▸ **Task**
Reproduce the passage of the thread about mismatched Scala and Python predictions that lies between "Does your data" and "to Python DMatrix.", inclusive.

Scala trained booster loaded into Python give different predictions

We trained our xgboost model in Scala API, saved the model. Then loaded into Python API, when scoring on the exact same record. The two predicted probability have a huge gap. Scala gives 0.005228, while Python gives 0.01544636. I thought its caused by the index difference (Python starts from 0 while Scala starts from 1), so I inserted a empty column at the beginning of my input data and scored again, still not match. Did anyone else have this issue? Can someone help take a look? Thanks in advance and appreciate your response!

I saw a similar thread on GitHub:

Best,
Wei

Does your data have missing values? If so, how are they represented?

No missings. Numerical missing was already imputed as -999999. Categorical missing was first imputed as “999999”, then did StringIndexer and OneHotEcoder. The data preparation pipeline is in Scala, ONLY final prepared data was converted to Python DMatrix.

Thanks Philip! You are right about Missing value representation. I manually scored a record. The difference is mainly caused by the different interpretations of missing from Scala API and Python API… Still investigating into this…

Best,
Wei

Yes, missing values can cause a lot of headaches. There is a proposed tutorial to clarify how to handle missing values: https://github.com/dmlc/xgboost/pull/4425. Can you look at it and see if it helps? Feel free to leave feedback to the proposed tutorial.

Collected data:

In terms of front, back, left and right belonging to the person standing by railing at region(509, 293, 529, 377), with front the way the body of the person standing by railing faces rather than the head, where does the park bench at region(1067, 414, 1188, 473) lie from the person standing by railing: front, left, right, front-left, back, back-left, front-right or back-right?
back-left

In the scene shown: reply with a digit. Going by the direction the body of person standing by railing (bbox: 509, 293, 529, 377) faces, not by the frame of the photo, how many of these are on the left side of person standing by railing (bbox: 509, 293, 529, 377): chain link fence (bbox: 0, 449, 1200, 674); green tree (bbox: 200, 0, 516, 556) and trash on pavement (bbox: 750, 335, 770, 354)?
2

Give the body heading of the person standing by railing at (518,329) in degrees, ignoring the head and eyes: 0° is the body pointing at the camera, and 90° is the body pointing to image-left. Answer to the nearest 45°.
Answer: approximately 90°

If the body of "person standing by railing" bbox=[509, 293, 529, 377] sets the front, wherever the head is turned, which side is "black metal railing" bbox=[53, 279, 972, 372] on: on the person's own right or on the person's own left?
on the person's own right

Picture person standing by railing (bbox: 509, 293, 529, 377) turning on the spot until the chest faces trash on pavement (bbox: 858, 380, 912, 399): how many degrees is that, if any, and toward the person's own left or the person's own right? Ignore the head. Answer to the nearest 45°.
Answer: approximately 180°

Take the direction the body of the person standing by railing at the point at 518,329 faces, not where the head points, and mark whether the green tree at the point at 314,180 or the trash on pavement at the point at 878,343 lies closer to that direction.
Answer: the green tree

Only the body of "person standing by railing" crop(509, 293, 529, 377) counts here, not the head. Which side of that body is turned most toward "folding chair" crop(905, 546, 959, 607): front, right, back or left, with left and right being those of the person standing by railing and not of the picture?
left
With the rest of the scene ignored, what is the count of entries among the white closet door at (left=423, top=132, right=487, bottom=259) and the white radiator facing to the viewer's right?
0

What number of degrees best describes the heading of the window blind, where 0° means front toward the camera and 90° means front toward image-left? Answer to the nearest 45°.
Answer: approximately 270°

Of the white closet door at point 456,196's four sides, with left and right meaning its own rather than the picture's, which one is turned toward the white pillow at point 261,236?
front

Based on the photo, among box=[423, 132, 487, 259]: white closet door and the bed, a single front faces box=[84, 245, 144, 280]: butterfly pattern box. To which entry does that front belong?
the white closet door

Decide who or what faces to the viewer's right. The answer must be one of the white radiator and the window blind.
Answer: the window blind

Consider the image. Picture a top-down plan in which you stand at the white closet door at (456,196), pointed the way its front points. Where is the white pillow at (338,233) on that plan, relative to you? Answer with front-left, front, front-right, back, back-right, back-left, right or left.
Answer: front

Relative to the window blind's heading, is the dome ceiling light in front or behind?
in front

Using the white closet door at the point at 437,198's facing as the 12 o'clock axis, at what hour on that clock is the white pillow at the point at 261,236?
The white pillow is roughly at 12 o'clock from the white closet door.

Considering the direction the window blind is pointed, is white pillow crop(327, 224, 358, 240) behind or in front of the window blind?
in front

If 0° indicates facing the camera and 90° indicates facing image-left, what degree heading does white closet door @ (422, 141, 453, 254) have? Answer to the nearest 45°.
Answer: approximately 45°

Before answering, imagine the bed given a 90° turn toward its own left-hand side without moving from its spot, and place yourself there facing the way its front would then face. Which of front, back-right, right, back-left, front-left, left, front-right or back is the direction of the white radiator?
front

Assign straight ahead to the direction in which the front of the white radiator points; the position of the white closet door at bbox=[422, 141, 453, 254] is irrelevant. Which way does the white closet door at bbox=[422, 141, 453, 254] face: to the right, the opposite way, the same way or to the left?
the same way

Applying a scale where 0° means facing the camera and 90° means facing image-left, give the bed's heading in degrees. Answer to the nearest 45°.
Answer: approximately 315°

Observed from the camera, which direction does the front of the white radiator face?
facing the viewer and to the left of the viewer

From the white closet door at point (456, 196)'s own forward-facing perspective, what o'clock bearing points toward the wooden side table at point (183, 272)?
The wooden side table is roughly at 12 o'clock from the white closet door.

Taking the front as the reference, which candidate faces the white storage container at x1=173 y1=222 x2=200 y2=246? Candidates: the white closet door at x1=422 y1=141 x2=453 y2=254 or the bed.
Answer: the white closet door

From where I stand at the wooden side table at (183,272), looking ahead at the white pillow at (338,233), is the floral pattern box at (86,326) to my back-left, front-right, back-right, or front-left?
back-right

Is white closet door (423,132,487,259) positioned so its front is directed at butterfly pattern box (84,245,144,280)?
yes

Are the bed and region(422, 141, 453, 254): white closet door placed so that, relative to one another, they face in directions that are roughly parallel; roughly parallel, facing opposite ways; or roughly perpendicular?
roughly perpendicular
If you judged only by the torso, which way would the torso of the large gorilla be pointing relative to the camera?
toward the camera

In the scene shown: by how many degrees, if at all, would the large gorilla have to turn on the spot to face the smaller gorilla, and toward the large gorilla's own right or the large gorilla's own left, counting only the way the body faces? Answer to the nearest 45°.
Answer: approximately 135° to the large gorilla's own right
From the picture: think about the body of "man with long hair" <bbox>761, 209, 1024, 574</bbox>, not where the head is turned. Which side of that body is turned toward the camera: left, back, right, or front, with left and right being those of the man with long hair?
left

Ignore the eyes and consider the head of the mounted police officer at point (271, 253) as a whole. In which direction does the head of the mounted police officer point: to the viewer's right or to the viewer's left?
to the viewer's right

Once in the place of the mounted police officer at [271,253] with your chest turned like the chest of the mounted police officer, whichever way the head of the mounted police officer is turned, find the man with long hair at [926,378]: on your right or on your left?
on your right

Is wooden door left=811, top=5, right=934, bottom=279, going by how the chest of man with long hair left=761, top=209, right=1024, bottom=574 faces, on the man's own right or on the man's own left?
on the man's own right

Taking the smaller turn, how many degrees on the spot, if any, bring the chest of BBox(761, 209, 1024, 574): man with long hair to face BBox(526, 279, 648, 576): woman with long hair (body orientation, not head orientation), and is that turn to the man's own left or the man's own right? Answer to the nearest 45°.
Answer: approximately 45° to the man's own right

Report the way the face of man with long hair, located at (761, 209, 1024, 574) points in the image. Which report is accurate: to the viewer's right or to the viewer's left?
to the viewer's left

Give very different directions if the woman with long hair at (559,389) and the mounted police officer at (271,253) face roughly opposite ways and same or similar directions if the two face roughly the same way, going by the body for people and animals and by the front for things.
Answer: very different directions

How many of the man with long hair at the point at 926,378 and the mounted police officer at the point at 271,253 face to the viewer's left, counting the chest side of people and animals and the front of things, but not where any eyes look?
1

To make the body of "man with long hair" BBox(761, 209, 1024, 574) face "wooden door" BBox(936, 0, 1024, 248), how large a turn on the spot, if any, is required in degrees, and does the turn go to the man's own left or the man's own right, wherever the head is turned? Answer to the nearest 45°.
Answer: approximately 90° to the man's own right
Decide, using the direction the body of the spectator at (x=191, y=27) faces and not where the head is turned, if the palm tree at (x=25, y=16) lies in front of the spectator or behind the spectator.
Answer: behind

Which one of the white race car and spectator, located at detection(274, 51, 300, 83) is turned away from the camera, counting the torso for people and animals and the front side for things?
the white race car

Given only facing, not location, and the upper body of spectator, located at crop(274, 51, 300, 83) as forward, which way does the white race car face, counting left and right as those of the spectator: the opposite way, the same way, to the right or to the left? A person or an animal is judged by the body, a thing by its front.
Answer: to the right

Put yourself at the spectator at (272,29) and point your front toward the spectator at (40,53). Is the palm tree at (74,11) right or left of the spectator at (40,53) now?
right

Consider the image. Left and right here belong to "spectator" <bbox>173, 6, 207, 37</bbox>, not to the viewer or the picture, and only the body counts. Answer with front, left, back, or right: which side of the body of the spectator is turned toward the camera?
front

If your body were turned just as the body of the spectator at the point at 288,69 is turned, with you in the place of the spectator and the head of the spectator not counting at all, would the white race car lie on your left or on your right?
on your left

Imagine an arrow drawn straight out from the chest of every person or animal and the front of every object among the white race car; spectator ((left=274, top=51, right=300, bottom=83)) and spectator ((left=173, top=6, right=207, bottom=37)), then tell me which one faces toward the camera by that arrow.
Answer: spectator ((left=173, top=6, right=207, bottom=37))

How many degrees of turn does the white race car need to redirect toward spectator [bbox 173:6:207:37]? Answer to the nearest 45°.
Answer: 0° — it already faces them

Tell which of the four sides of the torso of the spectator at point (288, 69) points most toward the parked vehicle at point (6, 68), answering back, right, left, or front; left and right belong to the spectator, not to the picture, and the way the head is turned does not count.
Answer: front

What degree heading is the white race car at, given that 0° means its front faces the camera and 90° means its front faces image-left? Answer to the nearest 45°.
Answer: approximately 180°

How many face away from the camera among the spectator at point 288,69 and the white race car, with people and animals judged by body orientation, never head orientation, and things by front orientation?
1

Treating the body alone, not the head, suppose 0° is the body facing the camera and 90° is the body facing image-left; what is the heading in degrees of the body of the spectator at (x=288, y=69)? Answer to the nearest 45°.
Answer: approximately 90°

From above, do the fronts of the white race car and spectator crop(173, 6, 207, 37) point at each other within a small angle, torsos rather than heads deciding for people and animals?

▸ **Solution to this task**
Does your data have missing values? If so, how are they represented?

No missings. Numerical missing was already imputed as -999999. Categorical missing was first imputed as “999999”, then did StringIndexer and OneHotEcoder. The data preparation pipeline is in Scala, ONLY final prepared data was converted to Python DMatrix.